### Exercise directions
Pick out all lines with the word "radiography" from the records that follow.

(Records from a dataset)

_ _ _ _ _ _ _

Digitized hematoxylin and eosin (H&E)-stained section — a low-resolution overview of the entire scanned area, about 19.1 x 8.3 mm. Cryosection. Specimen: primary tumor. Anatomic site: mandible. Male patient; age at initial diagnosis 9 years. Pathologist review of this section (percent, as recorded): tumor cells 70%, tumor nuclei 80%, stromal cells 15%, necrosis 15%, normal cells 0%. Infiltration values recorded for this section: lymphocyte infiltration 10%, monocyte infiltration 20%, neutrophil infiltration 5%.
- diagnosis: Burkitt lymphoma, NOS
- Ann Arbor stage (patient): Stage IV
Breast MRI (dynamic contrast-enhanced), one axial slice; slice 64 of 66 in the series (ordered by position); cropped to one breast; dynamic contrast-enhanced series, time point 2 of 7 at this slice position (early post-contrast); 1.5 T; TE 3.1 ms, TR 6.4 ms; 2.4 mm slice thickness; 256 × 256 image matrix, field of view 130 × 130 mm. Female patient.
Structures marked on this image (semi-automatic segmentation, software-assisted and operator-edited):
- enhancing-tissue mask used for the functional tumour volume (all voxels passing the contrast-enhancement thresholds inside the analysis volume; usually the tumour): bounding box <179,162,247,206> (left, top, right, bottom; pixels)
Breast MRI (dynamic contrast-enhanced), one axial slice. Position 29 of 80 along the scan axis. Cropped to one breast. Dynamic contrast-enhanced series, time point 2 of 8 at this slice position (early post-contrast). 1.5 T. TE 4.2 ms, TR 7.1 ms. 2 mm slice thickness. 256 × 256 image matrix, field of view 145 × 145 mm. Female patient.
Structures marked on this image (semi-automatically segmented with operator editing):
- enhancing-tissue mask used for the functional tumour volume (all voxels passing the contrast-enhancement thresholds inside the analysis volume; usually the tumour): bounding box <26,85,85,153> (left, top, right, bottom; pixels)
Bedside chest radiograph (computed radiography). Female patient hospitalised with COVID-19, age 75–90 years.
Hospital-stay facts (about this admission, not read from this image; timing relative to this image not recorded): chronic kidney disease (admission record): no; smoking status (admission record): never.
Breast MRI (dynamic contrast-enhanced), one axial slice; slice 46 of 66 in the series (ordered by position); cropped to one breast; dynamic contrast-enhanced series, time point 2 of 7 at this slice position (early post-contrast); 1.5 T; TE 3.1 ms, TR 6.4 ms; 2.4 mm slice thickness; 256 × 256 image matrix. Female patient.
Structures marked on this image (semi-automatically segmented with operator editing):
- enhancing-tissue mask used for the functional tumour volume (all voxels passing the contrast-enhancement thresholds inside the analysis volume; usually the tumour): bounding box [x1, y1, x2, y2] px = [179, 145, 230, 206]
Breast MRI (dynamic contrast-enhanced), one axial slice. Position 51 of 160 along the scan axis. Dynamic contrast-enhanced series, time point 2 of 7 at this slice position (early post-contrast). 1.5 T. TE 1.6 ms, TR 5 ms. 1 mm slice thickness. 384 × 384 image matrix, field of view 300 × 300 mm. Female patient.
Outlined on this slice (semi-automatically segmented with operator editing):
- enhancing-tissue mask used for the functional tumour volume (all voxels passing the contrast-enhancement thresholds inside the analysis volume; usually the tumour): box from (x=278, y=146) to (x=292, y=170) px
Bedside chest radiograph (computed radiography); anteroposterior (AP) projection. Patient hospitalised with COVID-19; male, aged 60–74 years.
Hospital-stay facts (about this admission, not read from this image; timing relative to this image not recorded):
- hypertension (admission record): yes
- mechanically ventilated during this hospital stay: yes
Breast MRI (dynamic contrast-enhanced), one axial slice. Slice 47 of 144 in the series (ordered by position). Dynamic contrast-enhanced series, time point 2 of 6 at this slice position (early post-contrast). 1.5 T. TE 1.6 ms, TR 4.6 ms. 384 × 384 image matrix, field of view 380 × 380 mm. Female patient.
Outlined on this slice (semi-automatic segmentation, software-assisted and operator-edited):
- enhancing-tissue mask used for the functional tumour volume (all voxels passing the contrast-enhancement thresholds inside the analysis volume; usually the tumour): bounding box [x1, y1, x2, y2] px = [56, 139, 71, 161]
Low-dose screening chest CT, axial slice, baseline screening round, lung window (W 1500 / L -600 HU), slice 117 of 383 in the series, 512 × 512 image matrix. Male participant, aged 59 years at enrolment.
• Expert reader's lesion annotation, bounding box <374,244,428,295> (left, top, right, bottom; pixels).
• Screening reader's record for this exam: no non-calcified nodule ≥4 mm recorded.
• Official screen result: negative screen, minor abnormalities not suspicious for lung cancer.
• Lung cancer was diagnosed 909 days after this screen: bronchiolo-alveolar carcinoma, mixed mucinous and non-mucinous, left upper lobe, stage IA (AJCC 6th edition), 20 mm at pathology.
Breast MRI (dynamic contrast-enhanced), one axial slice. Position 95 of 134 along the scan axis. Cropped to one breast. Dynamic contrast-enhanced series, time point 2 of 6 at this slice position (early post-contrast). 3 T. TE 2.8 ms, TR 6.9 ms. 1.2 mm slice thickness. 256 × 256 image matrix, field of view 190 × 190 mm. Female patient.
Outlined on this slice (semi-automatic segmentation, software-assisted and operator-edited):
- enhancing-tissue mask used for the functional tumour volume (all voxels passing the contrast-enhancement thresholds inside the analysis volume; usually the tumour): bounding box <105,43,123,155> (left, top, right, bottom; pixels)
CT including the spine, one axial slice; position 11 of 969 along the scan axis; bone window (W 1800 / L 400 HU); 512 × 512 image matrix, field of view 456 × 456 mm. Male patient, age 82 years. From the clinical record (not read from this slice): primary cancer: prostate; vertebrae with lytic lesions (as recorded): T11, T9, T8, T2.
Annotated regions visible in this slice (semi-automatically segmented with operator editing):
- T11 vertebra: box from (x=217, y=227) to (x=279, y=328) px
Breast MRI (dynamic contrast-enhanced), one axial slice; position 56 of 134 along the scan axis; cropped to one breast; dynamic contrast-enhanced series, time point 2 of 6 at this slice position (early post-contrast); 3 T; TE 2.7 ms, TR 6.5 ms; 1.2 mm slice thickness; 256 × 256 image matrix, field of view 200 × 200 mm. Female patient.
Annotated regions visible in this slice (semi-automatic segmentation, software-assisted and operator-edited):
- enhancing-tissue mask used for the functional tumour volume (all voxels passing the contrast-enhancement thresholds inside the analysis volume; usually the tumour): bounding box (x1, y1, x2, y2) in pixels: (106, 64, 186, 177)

_ _ _ _ _ _ _

### Solution to the problem
Bedside chest radiograph (computed radiography). Female patient hospitalised with COVID-19, age 75–90 years.
Bedside chest radiograph (computed radiography); anteroposterior (AP) projection. Patient hospitalised with COVID-19; male, aged 60–74 years.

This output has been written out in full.